A report put out this week by Rainforest Foundation Norway warns that the increased demand for palm and soy oil to meet the aviation sector’s demand by 2030 could result in 3.2 million hectares of tropical forest loss.

Biofuelwatch notes that, “CORSIA sustainability criteria for aviation biofuels are woefully inadequate.”

Forest carbon offsets are unstable and unreliable

“CORSIA would allow virutally unlimited quantities of forest offsets,” Biofuelwatch writes.

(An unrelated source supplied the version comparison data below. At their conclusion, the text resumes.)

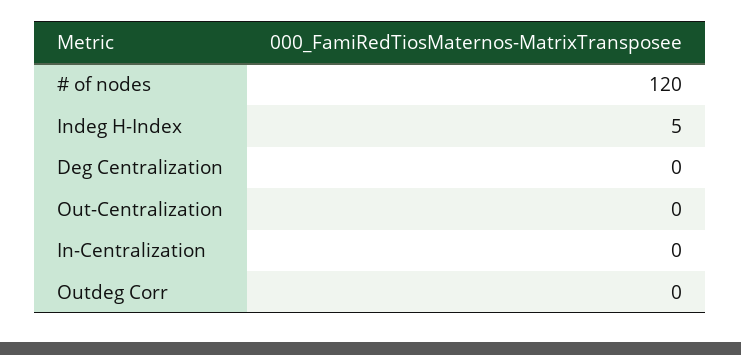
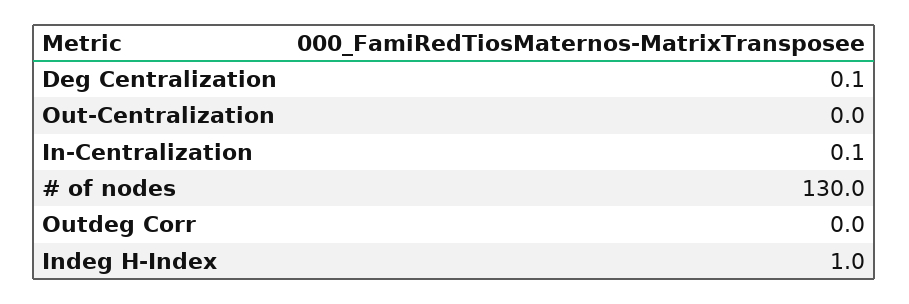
# of nodes: 120 -> 130
Indeg H-Index: 5 -> 1

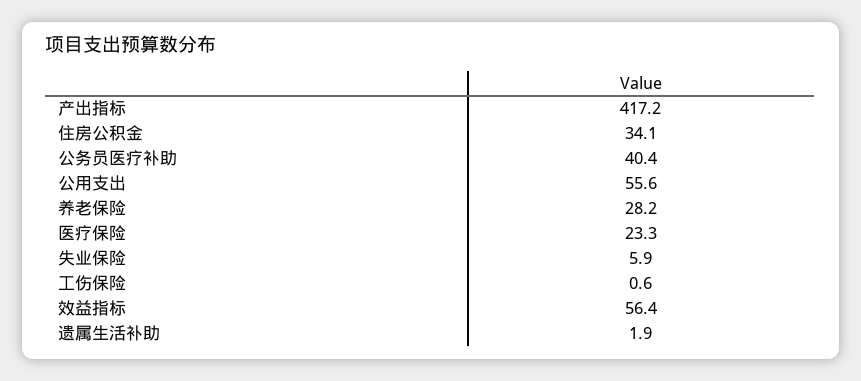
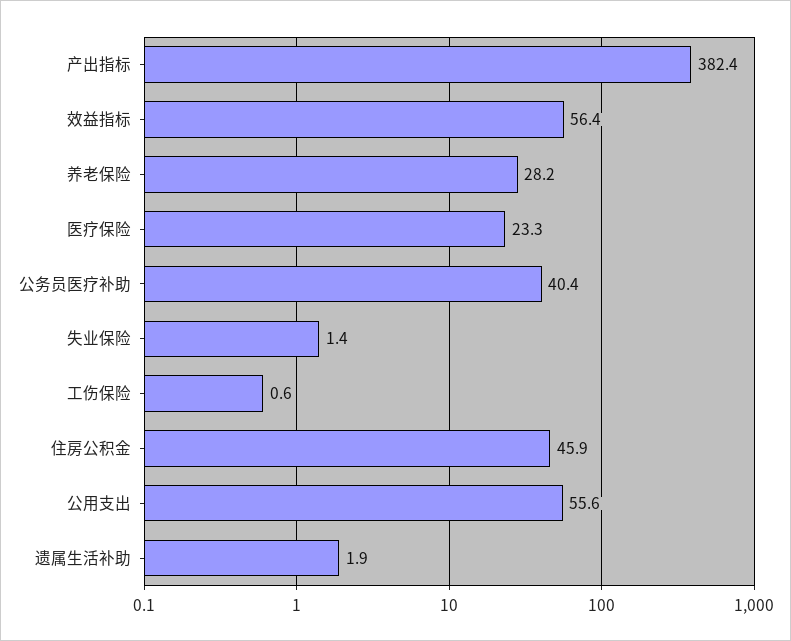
产出指标: 417.2 -> 382.4
住房公积金: 34.1 -> 45.9
失业保险: 5.9 -> 1.4

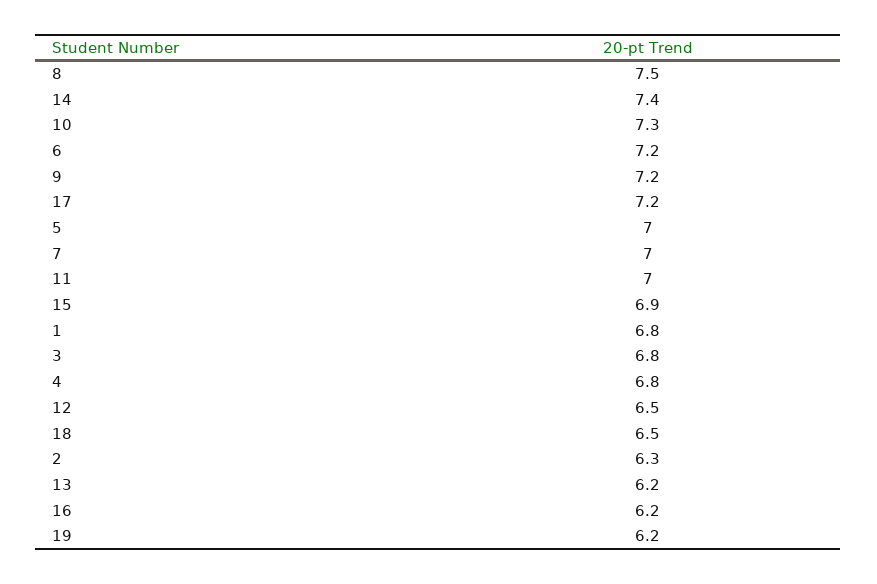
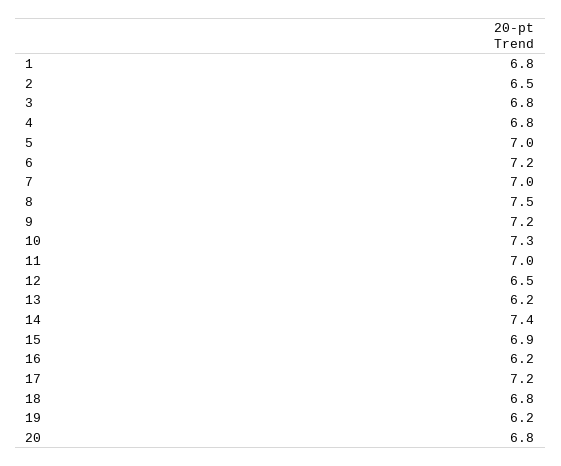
18: 6.5 -> 6.8
2: 6.3 -> 6.5
20: none -> 6.8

Certainly we need to protect the world’s remaining forests, and forest restoration is an imperative, but we cannot use forest growth and management as “permits to pollute.” The climate is in crisis and we must urgently both reduce (aviation and other) emissions AND protect and restore forests. We cannot play one off against the other!

Offsetting emissions from flying against the carbon stored in forests runs the risks that the forest carbon will be released through wildfires, droughts, floods, pest invasions, illegal logging, geopolitical and economic dynamics, and the impacts of climate breakdown.

The recent fires in the Amazon highlight the dangers of relying on tropical forests to offset emissions.

Biofuelwatch notes that CORSIA’s Technical Advisory Board has invited existing offsetting schemes to apply for assessment against the CORSIA Emissions Unit Eligibility Criteria. It received 14 applications, including the Clean Development Mechanism, the World Bank’s Forest Carbon Partnership Facility, and Kevin Conrad’s Coalition for Rainforest Nations.

Stop flying!

Biofuelwatch’s briefing ends as follows:

The time for pretending that forests in the tropics can clean up our pollution or that biofuels are a solution is long past. Air travel “business as usual” is incompatible with stabilising our climate. Real and effective solutions are urgently needed.

The philosopher Peter Singer, professor of bioethics at Princeton University, describes climate action as “one of the great moral challenges of the 21st century, perhaps the greatest moral challenge. It’s a terrible thing that we’re doing ethically. If we’re not acting, we are endangering people.”

There are a couple of important things that we can do as individuals to reduce our carbon footprint. One is to eat less meat (or even better, go vegan), another is to fly less (or even better, stop flying).